As the glacier started to move outwards, it plucked at the bedrock and picked up rocks. This included large blocks of rocks that had fallen off cliffs or been fractured. These rocks were moved tens and even hundreds of kilometres. Then when the ice age ended and the glacier melted, the rocks were left behind on the landscape.
So a glacial erratic is a large rock found in the middle of nowhere that is often a long way away from its place of origin. Moved by continental glaciation. All across the NWT, one can come across glacial erratics and there are certainly a bunch around Yellowknife.

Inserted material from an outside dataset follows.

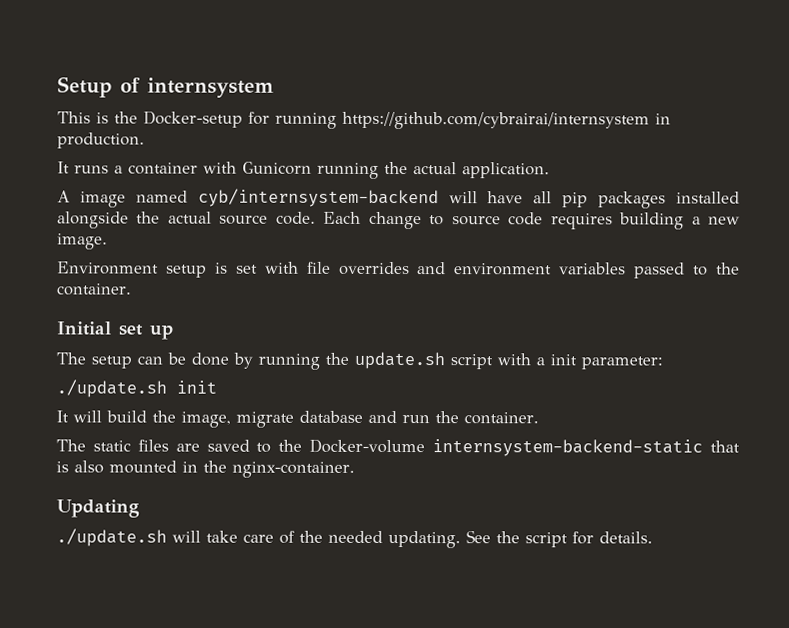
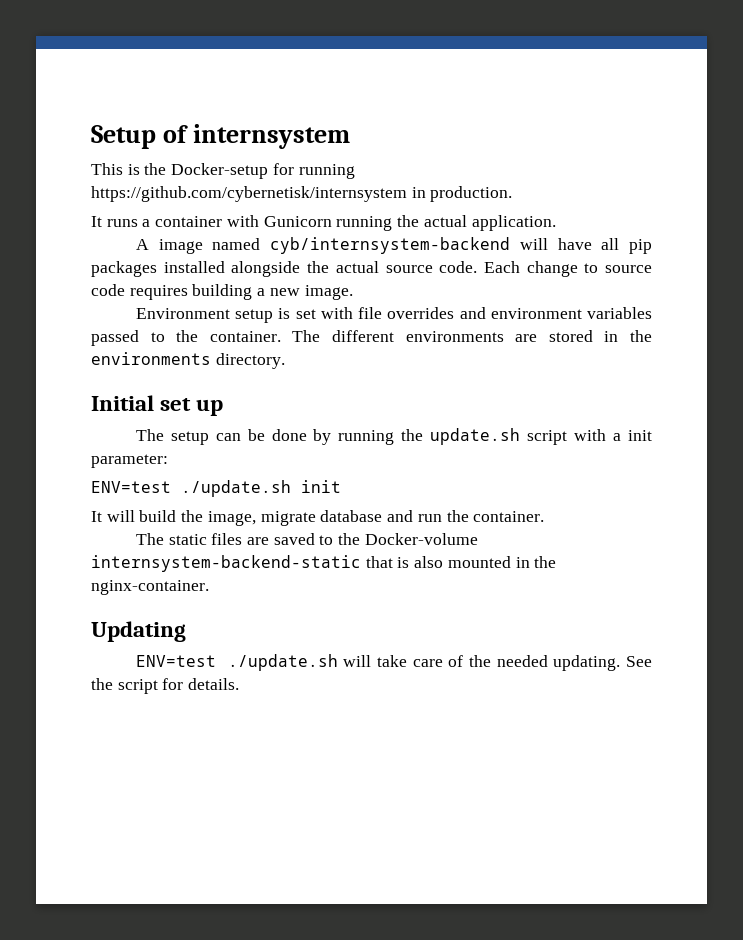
[342,111,650,130] https://github.com/cybrairai/internsystem -> [91,186,407,202] https://github.com/cybernetisk/internsystem
(132, 289) none -> [292,330,653,342] [91,352,285,369] The different environments are stored in the environments directory.
(663, 363) none -> [91,481,171,493] ENV=test
(140, 508) none -> [135,655,216,667] ENV=test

In Yellowknife, there are also some very rounded smooth boulders and deposits of sand that indicate they were transported by water. A very fast-moving river can carry or roll rocks along and they get eroded round and smooth. You can find such rocks particularly around the Bristol Pit and sand deposits at the sand pits around Long Lake and Frame Lake.
When the ice age ended, the thick sheets of ice began to melt, particularly in the summer. Not only that, but they also got hit by thunderstorms and heavy rain. All that water had to go somewhere and it went into crevices and formed some mighty rivers running under the glacier. The abundance of round rocks and sand deposits show that one of these rivers passed over what is now Yellowknife. So we have not only glacial erratics, but also river rocks from glacial rivers.
Another way rocks get move around is, of course, by humans. People pick up rocks and move them to make rock gardens or for landscaping. A lot of round rocks from the sand pits and Bristol Pit were moved by people to places around town. But the moving of rocks goes much farther. Red sandstones slabs with ripple marks were brought from Great Slave Lake to form walkways.
Also, for a while we had a city administrator who thought that big chunks of blast rock were ideal for landscaping. So one sees blast rocks scattered all over city medians, beside roads and in the oddest places. I am really not a fan of using blast rock for landscaping, but some of our blast rock was apparently loaded on trucks and sent to Alberta landscapers.
Rocks which are picked up and moved to another location by humans can be called manuports, or I suppose humanports. Anthropic is also a term for rocks made, altered or moved by humans.
Humans have been moving and altering rocks for thousands of years. That is what the Stone Age is all about. Stonehenge in England was created. It was built starting around 5,000 years ago, or 3,000 BC, and the rocks were moved possibly 240 kilometres. One can look at sites all around the world where humans have been moving around some mighty big rocks and even building pyramids and cities out of them.
It has always bothered me that Yellowknife has some great geology and geography that the city either ignores or destroys. We really should highlight our rocks for residents and tourists.